++++ PROVIDED ENTRIES

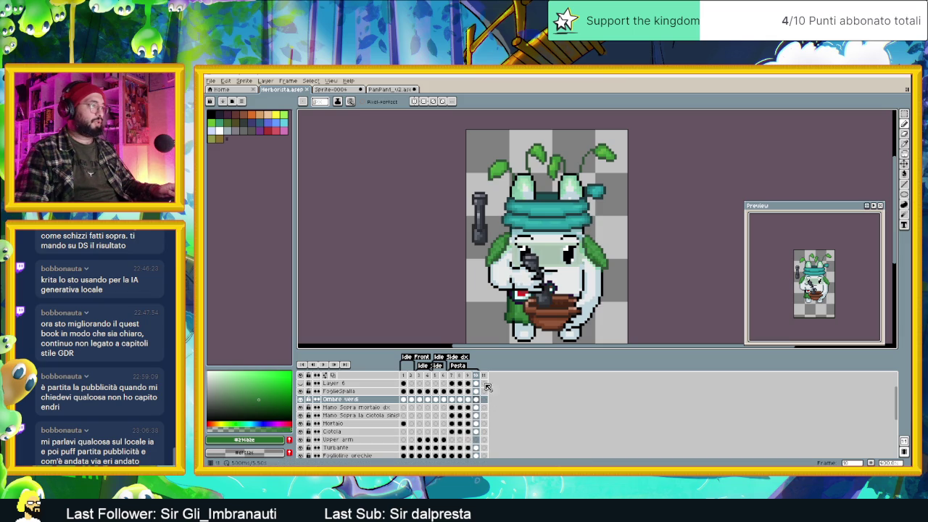
click(484, 376)
right_click(484, 376)
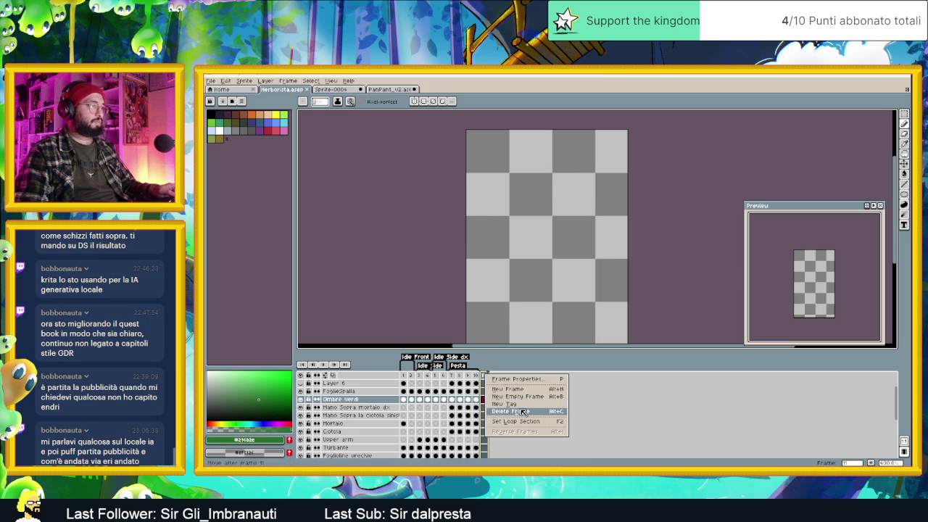
click(522, 411)
Step: Step through frames 8, 9 and 10 to review the final Pesta poses
click(468, 399)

++++++++

* **TASK DIRECTIONS**
Return each record above as it stands. Pictures stay out.

* **YOUR SOLUTION**
click(484, 376)
right_click(484, 376)
click(522, 411)
Step: Step through frames 8, 9 and 10 to review the final Pesta poses
click(468, 399)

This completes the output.